■ Written problem
Recast every line of the items below as a Markdown table with the columns "Row" and "Line," giving each line a row number and leaving out the blank lines.

[Spatial annotation items]
========
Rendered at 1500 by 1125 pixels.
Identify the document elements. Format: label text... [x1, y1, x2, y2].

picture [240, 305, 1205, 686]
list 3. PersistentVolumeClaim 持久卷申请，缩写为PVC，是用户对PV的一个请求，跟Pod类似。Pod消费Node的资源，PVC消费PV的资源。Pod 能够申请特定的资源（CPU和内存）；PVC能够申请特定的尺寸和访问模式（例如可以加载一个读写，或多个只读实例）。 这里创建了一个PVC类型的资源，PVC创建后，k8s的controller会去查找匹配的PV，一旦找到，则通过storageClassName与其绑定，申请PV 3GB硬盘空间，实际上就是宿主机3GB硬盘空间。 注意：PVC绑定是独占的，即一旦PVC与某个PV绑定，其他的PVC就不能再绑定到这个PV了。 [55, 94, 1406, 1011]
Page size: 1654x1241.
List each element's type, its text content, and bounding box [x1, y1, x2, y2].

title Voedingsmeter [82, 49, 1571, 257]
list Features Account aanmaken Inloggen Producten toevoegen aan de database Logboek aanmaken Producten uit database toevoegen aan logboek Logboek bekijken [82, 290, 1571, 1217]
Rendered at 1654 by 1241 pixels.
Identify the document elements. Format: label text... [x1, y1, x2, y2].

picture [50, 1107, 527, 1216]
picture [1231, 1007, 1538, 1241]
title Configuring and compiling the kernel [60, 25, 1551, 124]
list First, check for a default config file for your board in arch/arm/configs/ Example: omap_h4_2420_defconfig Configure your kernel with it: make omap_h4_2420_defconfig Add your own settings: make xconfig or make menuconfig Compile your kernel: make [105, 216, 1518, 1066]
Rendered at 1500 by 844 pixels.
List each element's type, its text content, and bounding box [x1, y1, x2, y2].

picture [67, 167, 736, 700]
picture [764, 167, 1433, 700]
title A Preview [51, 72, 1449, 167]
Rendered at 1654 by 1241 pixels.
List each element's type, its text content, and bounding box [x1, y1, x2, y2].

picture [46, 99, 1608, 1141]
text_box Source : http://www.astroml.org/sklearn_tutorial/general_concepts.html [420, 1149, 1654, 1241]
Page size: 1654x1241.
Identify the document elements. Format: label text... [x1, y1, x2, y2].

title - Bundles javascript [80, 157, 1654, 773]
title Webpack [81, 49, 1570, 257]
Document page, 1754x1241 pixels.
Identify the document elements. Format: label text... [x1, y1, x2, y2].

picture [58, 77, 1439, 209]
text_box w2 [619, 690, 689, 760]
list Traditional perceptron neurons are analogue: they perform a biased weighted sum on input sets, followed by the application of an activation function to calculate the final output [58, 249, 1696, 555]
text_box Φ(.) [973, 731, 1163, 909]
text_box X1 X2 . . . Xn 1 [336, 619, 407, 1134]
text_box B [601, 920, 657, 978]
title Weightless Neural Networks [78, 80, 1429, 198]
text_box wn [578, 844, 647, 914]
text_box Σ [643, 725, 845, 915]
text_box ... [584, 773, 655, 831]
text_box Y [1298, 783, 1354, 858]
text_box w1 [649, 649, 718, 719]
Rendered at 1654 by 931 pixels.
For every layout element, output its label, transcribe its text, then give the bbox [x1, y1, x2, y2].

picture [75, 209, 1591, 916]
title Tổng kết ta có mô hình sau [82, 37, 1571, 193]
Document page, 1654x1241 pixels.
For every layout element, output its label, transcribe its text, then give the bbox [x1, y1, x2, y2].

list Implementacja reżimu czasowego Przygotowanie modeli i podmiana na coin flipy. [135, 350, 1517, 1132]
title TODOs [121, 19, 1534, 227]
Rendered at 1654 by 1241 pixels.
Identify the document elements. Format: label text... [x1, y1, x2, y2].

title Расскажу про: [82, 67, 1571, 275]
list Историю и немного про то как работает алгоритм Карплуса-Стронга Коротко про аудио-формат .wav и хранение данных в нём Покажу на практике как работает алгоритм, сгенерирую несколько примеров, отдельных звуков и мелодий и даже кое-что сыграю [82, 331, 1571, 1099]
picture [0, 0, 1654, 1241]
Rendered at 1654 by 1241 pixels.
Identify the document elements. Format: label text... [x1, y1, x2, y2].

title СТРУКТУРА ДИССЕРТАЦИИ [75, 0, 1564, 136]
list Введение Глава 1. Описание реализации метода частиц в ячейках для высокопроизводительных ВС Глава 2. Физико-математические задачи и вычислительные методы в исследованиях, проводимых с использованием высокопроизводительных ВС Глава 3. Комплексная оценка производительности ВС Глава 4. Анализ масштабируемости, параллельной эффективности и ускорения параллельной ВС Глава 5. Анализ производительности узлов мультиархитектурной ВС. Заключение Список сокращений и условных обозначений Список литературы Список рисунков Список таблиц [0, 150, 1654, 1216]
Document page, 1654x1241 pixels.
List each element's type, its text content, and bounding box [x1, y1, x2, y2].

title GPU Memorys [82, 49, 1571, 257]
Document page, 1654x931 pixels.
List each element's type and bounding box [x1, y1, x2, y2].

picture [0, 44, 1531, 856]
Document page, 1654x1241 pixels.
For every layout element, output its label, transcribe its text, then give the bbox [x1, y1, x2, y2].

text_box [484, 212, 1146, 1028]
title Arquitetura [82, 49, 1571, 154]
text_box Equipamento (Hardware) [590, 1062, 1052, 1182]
========
■ Exercise answer
| Row | Line |
|---|---|
| 1 | Rendered at 1500 by 1125 pixels. |
| 2 | Identify the document elements. Format: label text... [x1, y1, x2, y2]. |
| 3 | picture [240, 305, 1205, 686] |
| 4 | list 3. PersistentVolumeClaim 持久卷申请，缩写为PVC，是用户对PV的一个请求，跟Pod类似。Pod消费Node的资源，PVC消费PV的资源。Pod 能够申请特定的资源（CPU和内存）；PVC能够申请特定的尺寸和访问模式（例如可以加载一个读写，或多个只读实例）。 这里创建了一个PVC类型的资源，PVC创建后，k8s的controller会去查找匹配的PV，一旦找到，则通过storageClassName与其绑定，申请PV 3GB硬盘空间，实际上就是宿主机3GB硬盘空间。 注意：PVC绑定是独占的，即一旦PVC与某个PV绑定，其他的PVC就不能再绑定到这个PV了。 [55, 94, 1406, 1011] |
| 5 | Page size: 1654x1241. |
| 6 | List each element's type, its text content, and bounding box [x1, y1, x2, y2]. |
| 7 | title Voedingsmeter [82, 49, 1571, 257] |
| 8 | list Features Account aanmaken Inloggen Producten toevoegen aan de database Logboek aanmaken Producten uit database toevoegen aan logboek Logboek bekijken [82, 290, 1571, 1217] |
| 9 | Rendered at 1654 by 1241 pixels. |
| 10 | Identify the document elements. Format: label text... [x1, y1, x2, y2]. |
| 11 | picture [50, 1107, 527, 1216] |
| 12 | picture [1231, 1007, 1538, 1241] |
| 13 | title Configuring and compiling the kernel [60, 25, 1551, 124] |
| 14 | list First, check for a default config file for your board in arch/arm/configs/ Example: omap_h4_2420_defconfig Configure your kernel with it: make omap_h4_2420_defconfig Add your own settings: make xconfig or make menuconfig Compile your kernel: make [105, 216, 1518, 1066] |
| 15 | Rendered at 1500 by 844 pixels. |
| 16 | List each element's type, its text content, and bounding box [x1, y1, x2, y2]. |
| 17 | picture [67, 167, 736, 700] |
| 18 | picture [764, 167, 1433, 700] |
| 19 | title A Preview [51, 72, 1449, 167] |
| 20 | Rendered at 1654 by 1241 pixels. |
| 21 | List each element's type, its text content, and bounding box [x1, y1, x2, y2]. |
| 22 | picture [46, 99, 1608, 1141] |
| 23 | text_box Source : http://www.astroml.org/sklearn_tutorial/general_concepts.html [420, 1149, 1654, 1241] |
| 24 | Page size: 1654x1241. |
| 25 | Identify the document elements. Format: label text... [x1, y1, x2, y2]. |
| 26 | title - Bundles javascript [80, 157, 1654, 773] |
| 27 | title Webpack [81, 49, 1570, 257] |
| 28 | Document page, 1754x1241 pixels. |
| 29 | Identify the document elements. Format: label text... [x1, y1, x2, y2]. |
| 30 | picture [58, 77, 1439, 209] |
| 31 | text_box w2 [619, 690, 689, 760] |
| 32 | list Traditional perceptron neurons are analogue: they perform a biased weighted sum on input sets, followed by the application of an activation function to calculate the final output [58, 249, 1696, 555] |
| 33 | text_box Φ(.) [973, 731, 1163, 909] |
| 34 | text_box X1 X2 . . . Xn 1 [336, 619, 407, 1134] |
| 35 | text_box B [601, 920, 657, 978] |
| 36 | title Weightless Neural Networks [78, 80, 1429, 198] |
| 37 | text_box wn [578, 844, 647, 914] |
| 38 | text_box Σ [643, 725, 845, 915] |
| 39 | text_box ... [584, 773, 655, 831] |
| 40 | text_box Y [1298, 783, 1354, 858] |
| 41 | text_box w1 [649, 649, 718, 719] |
| 42 | Rendered at 1654 by 931 pixels. |
| 43 | For every layout element, output its label, transcribe its text, then give the bbox [x1, y1, x2, y2]. |
| 44 | picture [75, 209, 1591, 916] |
| 45 | title Tổng kết ta có mô hình sau [82, 37, 1571, 193] |
| 46 | Document page, 1654x1241 pixels. |
| 47 | For every layout element, output its label, transcribe its text, then give the bbox [x1, y1, x2, y2]. |
| 48 | list Implementacja reżimu czasowego Przygotowanie modeli i podmiana na coin flipy. [135, 350, 1517, 1132] |
| 49 | title TODOs [121, 19, 1534, 227] |
| 50 | Rendered at 1654 by 1241 pixels. |
| 51 | Identify the document elements. Format: label text... [x1, y1, x2, y2]. |
| 52 | title Расскажу про: [82, 67, 1571, 275] |
| 53 | list Историю и немного про то как работает алгоритм Карплуса-Стронга Коротко про аудио-формат .wav и хранение данных в нём Покажу на практике как работает алгоритм, сгенерирую несколько примеров, отдельных звуков и мелодий и даже кое-что сыграю [82, 331, 1571, 1099] |
| 54 | picture [0, 0, 1654, 1241] |
| 55 | Rendered at 1654 by 1241 pixels. |
| 56 | Identify the document elements. Format: label text... [x1, y1, x2, y2]. |
| 57 | title СТРУКТУРА ДИССЕРТАЦИИ [75, 0, 1564, 136] |
| 58 | list Введение Глава 1. Описание реализации метода частиц в ячейках для высокопроизводительных ВС Глава 2. Физико-математические задачи и вычислительные методы в исследованиях, проводимых с использованием высокопроизводительных ВС Глава 3. Комплексная оценка производительности ВС Глава 4. Анализ масштабируемости, параллельной эффективности и ускорения параллельной ВС Глава 5. Анализ производительности узлов мультиархитектурной ВС. Заключение Список сокращений и условных обозначений Список литературы Список рисунков Список таблиц [0, 150, 1654, 1216] |
| 59 | Document page, 1654x1241 pixels. |
| 60 | List each element's type, its text content, and bounding box [x1, y1, x2, y2]. |
| 61 | title GPU Memorys [82, 49, 1571, 257] |
| 62 | Document page, 1654x931 pixels. |
| 63 | List each element's type and bounding box [x1, y1, x2, y2]. |
| 64 | picture [0, 44, 1531, 856] |
| 65 | Document page, 1654x1241 pixels. |
| 66 | For every layout element, output its label, transcribe its text, then give the bbox [x1, y1, x2, y2]. |
| 67 | text_box [484, 212, 1146, 1028] |
| 68 | title Arquitetura [82, 49, 1571, 154] |
| 69 | text_box Equipamento (Hardware) [590, 1062, 1052, 1182] |